Le chien chien à sa mémère, d’André Baillon.
André Baillon (1875-1932) observe, se soumet aux choses, les quitte, détaille, particularise, impose la part burlesque des tragédies. Douze poursuites hors d’haleine. On passe d’un pot de fleurs qui gémit, au soldat à la recherche d’une femme grasse ; d’une Boule-de-Suif de province, au chien qui hennit, puis au poulet qui est un chat. Brusquement André Baillon lâche la bride à son style, puis freine. Il est l’inventeur du micro-trottoir des émotions, ce qui n’a rien d’étonnant. Sa vie déjantée est une série de défaites, un peu comme on enfile des perles.
Alfred Eibel
Éditions Finitudes, 144 p. 14,50 €.
Le territoire du crayon, de Robert Walser.
Orfèvre de proses brèves, Robert Walser (1878-1956), un des grands écrivains de langue allemande, transfigure le quotidien, s’amuse de tout, naïf et conscient, joyeux mais sérieux, habitué à saisir l’impalpable, accoutumé à sauter les obstacles narratifs. Il oblige le lecteur à se pencher sur les riens d’un jour, sur le mystère des banalités, sur les causes aux effets inattendus, situés loin de la cause imaginée. La préférence, dit-il, va à ce qui n’est pas ardu, pas trop délicat à dire, sans aller vers la facilité. 77 textes délectables.
Alfred Eibel
Éditions Zoé, 441 p. 18 €.
Livre de rentrée. Mini-choix de Valeurs.
Brouillard, de Jean-Claude Pirotte.
Jean-Claude Pirotte, à ses débuts, avec une régularité de métronome, s’échappe de l’univers clos qu’est la société. La liberté est sinueuse, elle a un prix. Le narrateur de Brouillard, prisonnier du cancer, tente de reprendre la main sur son passé. Classer ses souvenirs. Faire paraître les petits faits quotidiens plus gros qu’ils ne sont, les filtrer, les charger de poésie, des bribes de vie happées au hasard.
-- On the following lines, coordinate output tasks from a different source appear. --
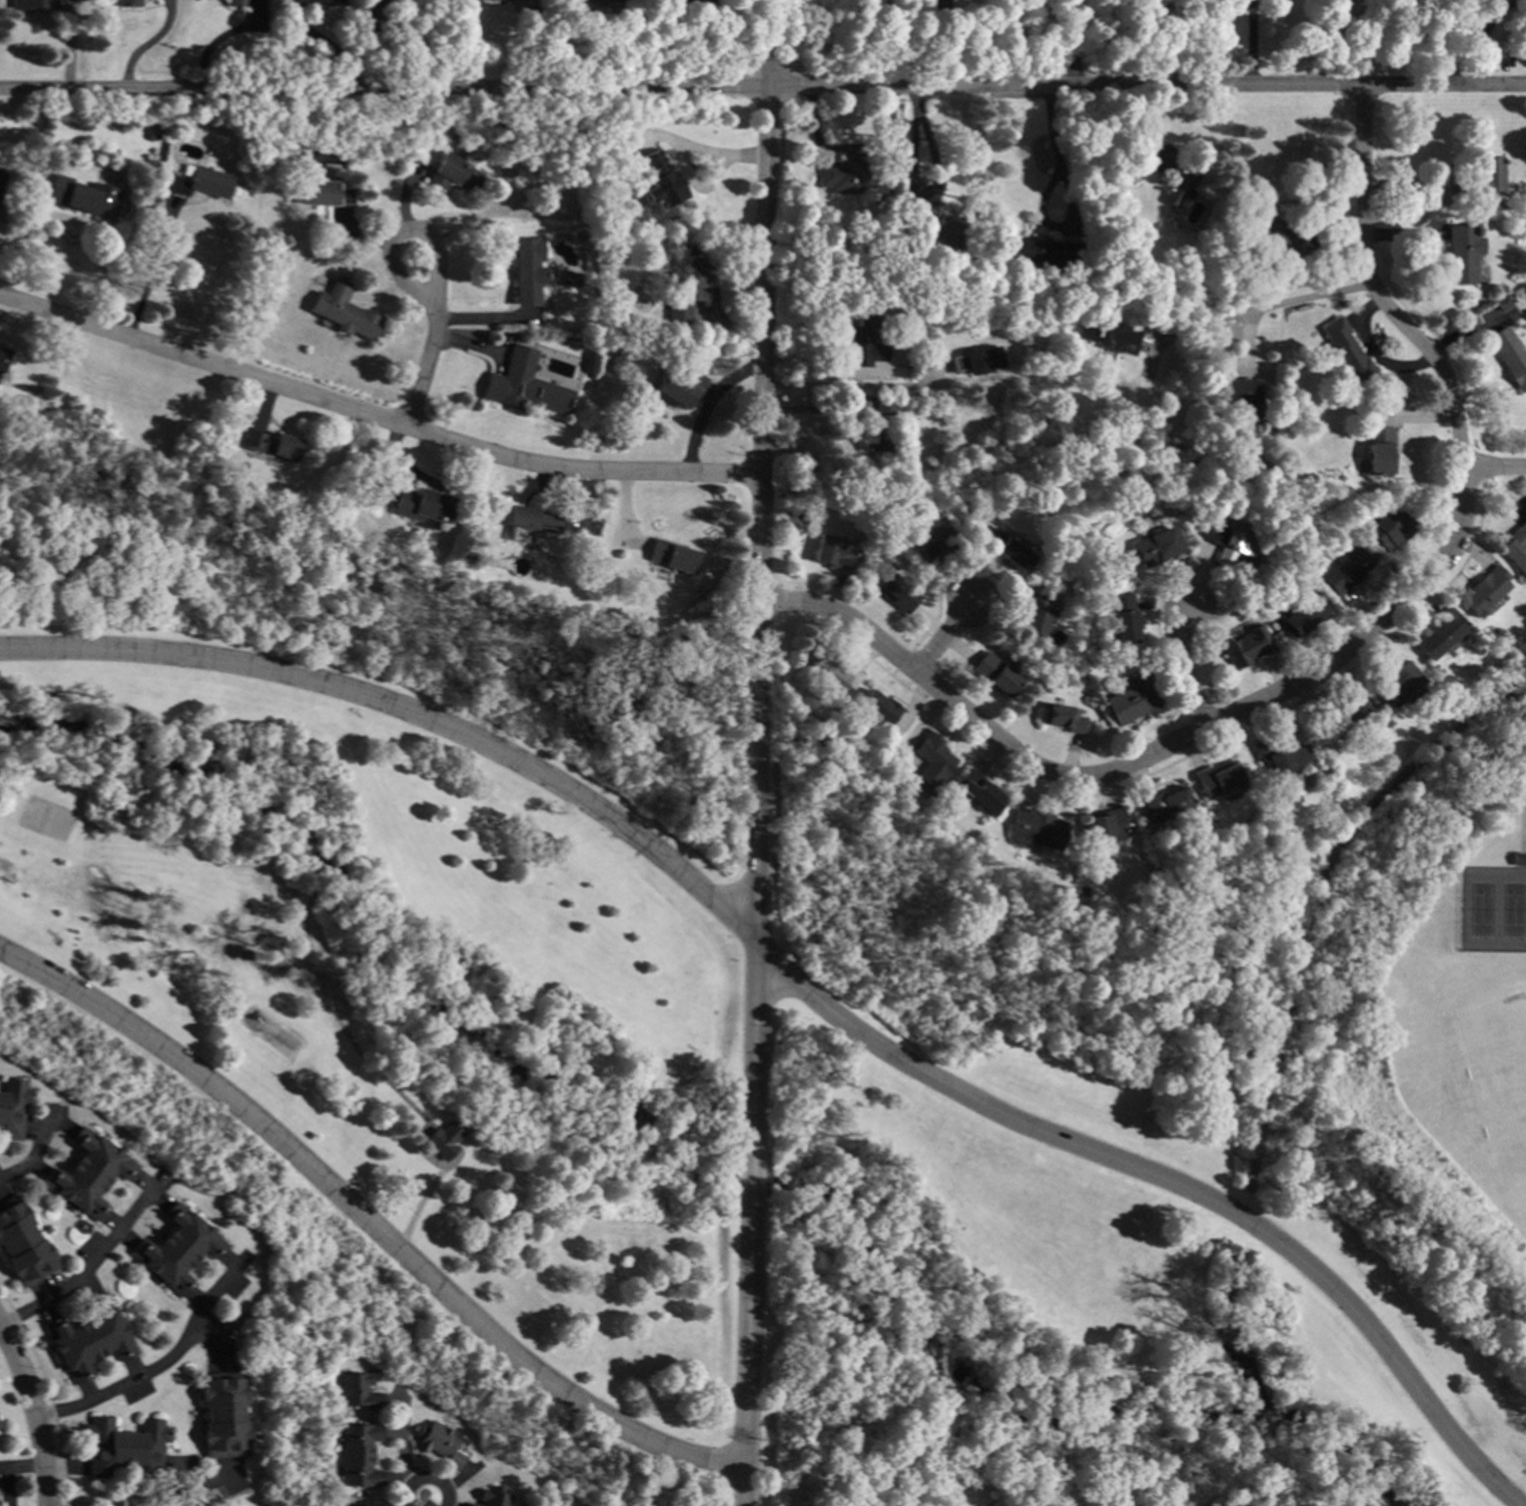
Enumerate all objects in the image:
building: (382, 0)
building: (480, 0)
building: (614, 0)
building: (237, 2)
building: (416, 2)
building: (128, 3)
building: (293, 3)
building: (34, 4)
building: (698, 5)
road: (1481, 28)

Ses maladresses, ses mauvaises fréquentations, son mariage obscur, ses malaises, tout mérite d’être signalé dans ce tohu-bohu de souvenirs rassemblés à la sauvette. « C’est un bonheur de se procurer son propre étonnement ». La tâche du poète, se laisser surprendre, mettre au net les fractions d’épaves qui remontent à la surface. Pirotte évoque le « nouveau siècle qui déjà se démantibule ». Il est temps de sauver les livres qui l’inspirent.
Alfred Eibel
Le Cherche-Midi éditeur, 144 p. 13,50 €.